The lines from the top of the material below through the line containing "lancez 2 dés et gardez le résultat" are to be printed exactly, with pictures omitted.

★ ★ ★ ★

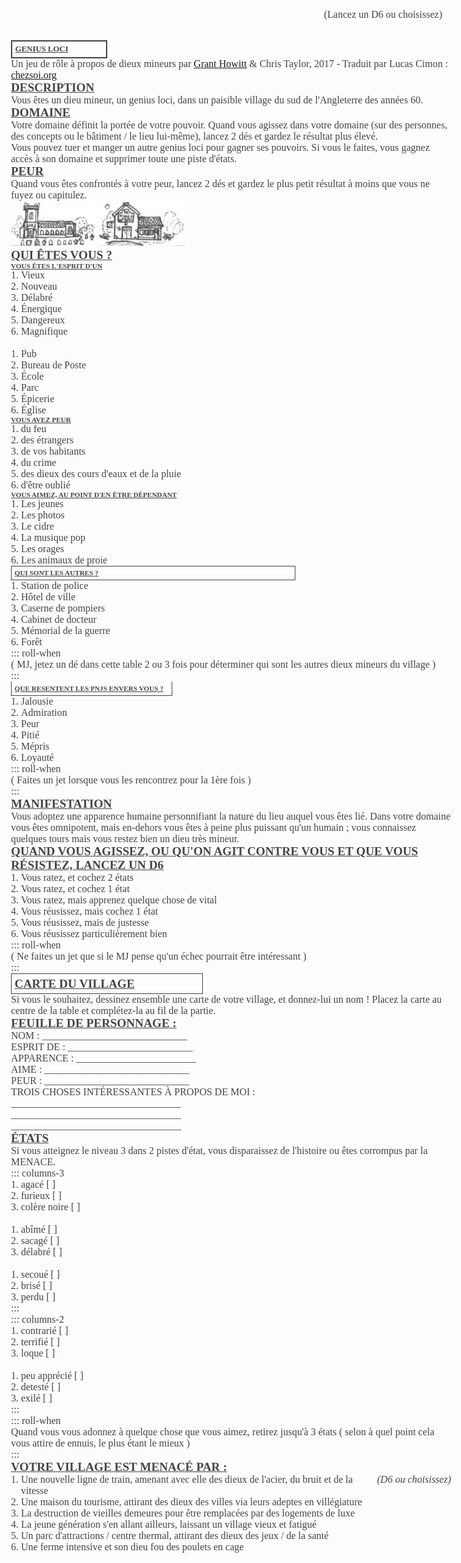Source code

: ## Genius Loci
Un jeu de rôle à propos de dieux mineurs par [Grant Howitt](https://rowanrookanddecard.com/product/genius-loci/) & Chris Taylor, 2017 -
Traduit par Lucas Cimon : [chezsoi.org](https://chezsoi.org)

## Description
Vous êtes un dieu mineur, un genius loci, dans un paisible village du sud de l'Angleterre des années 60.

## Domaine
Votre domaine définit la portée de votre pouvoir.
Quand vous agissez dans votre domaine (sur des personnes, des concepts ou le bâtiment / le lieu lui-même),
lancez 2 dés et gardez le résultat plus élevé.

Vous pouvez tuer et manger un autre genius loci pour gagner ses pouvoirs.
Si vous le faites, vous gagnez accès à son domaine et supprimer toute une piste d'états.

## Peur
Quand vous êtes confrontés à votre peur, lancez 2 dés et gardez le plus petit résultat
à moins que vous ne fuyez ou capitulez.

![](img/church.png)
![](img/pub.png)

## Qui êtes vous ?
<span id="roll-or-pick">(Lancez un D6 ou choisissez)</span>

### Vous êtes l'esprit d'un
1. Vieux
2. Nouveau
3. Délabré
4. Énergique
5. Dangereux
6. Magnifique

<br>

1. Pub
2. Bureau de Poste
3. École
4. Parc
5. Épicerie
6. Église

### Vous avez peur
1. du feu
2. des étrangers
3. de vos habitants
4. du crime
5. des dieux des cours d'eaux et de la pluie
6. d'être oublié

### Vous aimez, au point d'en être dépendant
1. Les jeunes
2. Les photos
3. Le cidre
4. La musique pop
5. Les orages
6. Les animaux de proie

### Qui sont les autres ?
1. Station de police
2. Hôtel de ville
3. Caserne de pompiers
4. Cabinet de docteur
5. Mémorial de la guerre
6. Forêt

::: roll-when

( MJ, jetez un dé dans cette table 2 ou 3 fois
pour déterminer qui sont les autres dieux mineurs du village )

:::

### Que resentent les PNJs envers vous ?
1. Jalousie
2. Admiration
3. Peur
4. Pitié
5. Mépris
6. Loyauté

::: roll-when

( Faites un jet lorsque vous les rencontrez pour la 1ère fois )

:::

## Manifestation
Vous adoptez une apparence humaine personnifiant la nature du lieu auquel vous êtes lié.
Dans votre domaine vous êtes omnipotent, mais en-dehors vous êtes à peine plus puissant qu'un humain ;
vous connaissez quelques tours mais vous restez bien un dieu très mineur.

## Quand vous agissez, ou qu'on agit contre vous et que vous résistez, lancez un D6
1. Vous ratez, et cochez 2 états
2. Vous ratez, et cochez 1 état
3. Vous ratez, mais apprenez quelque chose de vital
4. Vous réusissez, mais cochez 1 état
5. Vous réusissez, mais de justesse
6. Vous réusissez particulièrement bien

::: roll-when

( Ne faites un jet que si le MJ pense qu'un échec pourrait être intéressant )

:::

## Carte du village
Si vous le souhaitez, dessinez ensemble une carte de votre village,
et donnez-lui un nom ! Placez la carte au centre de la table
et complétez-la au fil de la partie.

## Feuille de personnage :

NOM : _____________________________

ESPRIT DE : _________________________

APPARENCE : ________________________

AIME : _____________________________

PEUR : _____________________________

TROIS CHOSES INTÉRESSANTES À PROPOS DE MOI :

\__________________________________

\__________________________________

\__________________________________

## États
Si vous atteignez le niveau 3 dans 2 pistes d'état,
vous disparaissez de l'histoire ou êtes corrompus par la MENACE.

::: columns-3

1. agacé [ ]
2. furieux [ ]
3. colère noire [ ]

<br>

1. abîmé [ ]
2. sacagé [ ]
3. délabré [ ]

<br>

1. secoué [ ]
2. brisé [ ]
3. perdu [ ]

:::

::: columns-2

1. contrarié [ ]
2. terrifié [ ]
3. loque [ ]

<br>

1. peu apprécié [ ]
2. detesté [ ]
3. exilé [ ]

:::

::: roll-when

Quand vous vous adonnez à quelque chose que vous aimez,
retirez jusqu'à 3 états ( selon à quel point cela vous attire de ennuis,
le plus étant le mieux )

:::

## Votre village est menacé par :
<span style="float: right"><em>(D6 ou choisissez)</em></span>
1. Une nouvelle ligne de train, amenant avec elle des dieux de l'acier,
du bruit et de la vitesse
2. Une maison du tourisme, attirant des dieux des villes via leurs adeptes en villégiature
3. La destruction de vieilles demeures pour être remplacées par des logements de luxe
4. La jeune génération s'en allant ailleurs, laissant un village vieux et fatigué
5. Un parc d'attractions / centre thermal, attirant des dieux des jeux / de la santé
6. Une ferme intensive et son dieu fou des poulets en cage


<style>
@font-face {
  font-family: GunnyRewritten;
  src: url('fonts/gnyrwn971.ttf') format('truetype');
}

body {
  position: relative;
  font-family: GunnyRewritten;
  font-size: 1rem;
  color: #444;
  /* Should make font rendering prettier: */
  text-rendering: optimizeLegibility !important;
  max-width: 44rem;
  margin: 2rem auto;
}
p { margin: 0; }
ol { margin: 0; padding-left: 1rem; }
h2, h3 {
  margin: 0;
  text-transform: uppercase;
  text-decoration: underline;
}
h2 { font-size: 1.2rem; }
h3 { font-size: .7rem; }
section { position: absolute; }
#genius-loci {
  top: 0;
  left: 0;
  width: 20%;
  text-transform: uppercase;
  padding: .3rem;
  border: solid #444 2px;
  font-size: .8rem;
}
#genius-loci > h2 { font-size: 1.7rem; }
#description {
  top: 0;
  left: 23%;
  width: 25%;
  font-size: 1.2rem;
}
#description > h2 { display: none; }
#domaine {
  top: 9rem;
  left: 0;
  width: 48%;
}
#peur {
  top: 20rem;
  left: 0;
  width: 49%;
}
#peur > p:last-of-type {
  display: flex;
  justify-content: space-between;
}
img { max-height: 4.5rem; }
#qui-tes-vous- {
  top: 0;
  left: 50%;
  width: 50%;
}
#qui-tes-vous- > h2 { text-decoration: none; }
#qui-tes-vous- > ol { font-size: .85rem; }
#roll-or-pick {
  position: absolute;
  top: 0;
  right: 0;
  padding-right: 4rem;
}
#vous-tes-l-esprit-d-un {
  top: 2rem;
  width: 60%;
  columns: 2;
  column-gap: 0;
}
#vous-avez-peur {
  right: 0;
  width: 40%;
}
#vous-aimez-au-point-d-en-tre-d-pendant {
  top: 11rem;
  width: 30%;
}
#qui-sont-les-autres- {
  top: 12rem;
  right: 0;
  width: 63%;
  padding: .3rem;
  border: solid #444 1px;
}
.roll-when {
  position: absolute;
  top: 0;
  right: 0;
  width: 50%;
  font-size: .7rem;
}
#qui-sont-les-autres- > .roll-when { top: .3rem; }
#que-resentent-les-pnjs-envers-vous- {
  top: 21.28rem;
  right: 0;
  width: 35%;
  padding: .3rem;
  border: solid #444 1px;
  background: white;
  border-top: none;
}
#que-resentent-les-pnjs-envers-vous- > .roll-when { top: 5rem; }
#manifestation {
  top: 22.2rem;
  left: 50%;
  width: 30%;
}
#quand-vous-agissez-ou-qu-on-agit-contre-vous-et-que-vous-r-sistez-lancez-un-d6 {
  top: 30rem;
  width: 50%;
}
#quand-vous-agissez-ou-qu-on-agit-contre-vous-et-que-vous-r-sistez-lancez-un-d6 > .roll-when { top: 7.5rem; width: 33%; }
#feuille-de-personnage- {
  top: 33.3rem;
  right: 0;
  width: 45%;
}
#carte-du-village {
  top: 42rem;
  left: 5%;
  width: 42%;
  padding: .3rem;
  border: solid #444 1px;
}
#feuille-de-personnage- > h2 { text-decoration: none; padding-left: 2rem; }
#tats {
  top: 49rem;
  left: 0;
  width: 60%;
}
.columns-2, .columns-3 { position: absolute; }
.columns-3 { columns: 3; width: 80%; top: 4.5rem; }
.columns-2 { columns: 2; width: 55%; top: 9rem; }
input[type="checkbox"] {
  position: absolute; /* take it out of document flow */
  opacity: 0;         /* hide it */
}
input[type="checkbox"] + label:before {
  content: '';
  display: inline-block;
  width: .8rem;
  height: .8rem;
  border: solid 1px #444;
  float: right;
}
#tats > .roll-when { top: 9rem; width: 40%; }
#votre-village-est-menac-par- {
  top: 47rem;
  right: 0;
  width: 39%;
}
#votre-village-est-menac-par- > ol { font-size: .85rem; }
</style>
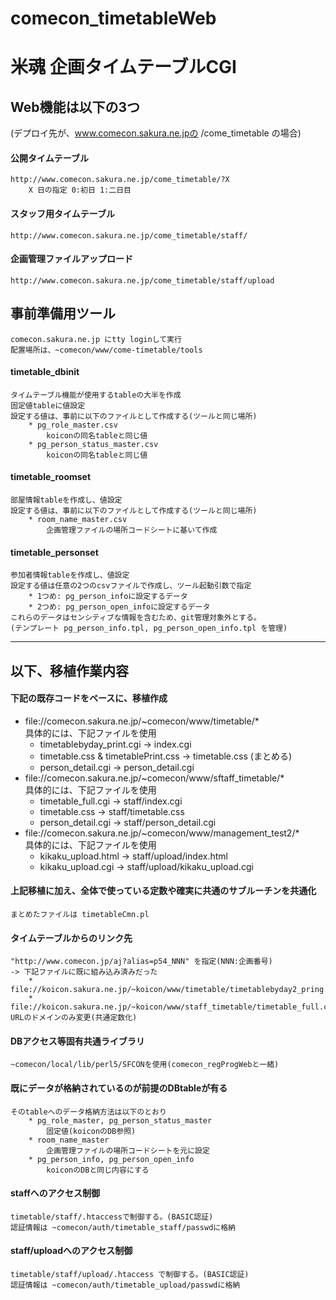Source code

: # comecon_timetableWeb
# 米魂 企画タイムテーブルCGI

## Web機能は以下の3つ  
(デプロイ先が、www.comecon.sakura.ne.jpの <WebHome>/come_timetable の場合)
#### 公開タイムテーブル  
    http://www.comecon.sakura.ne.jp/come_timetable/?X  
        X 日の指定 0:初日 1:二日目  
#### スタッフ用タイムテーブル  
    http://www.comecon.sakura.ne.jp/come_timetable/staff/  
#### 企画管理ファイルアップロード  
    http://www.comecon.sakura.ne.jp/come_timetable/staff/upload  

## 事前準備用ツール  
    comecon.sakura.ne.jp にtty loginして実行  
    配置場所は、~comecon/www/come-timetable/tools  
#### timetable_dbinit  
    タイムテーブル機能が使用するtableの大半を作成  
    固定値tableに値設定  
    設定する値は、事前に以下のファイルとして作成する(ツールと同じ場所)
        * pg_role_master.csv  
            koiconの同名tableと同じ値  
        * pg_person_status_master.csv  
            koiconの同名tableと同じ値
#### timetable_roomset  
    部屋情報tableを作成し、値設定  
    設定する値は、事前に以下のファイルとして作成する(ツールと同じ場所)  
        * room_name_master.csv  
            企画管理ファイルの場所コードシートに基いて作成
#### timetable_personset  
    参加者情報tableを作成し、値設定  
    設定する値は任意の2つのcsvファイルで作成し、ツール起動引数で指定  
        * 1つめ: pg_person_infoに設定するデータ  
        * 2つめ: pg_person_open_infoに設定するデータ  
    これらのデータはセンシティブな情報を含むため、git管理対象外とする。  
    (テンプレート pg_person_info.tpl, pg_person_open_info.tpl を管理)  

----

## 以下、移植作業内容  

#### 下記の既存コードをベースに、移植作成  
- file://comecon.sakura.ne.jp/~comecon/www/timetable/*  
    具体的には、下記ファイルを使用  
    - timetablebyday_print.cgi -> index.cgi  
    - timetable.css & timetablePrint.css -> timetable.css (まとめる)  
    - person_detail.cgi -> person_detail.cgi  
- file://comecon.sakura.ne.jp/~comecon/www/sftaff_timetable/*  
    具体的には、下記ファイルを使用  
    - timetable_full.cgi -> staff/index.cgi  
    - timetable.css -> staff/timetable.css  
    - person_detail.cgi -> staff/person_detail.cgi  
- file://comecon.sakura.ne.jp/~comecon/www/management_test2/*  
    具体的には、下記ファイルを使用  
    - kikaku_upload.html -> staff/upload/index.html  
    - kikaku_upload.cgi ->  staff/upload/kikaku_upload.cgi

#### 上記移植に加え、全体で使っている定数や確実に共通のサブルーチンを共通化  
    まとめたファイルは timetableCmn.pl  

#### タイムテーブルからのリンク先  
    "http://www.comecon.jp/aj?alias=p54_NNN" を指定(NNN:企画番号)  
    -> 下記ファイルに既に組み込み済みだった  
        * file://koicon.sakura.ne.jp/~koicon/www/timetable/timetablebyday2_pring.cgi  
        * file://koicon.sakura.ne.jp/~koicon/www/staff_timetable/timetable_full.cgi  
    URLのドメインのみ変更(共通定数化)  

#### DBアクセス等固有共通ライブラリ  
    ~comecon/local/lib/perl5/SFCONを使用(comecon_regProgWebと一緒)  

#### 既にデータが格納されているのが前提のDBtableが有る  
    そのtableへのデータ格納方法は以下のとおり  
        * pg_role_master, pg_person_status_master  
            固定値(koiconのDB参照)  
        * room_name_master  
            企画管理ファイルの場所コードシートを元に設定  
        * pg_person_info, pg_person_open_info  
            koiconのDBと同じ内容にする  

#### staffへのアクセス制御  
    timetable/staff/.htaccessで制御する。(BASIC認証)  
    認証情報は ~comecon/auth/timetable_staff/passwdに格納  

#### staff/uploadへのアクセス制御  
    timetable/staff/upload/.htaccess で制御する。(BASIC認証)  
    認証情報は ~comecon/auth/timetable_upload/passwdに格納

★ ★ ★ ★

* RESULT OF THIS TASK *
Source code

: ## Genius Loci
Un jeu de rôle à propos de dieux mineurs par [Grant Howitt](https://rowanrookanddecard.com/product/genius-loci/) & Chris Taylor, 2017 -
Traduit par Lucas Cimon : [chezsoi.org](https://chezsoi.org)

## Description
Vous êtes un dieu mineur, un genius loci, dans un paisible village du sud de l'Angleterre des années 60.

## Domaine
Votre domaine définit la portée de votre pouvoir.
Quand vous agissez dans votre domaine (sur des personnes, des concepts ou le bâtiment / le lieu lui-même),
lancez 2 dés et gardez le résultat plus élevé.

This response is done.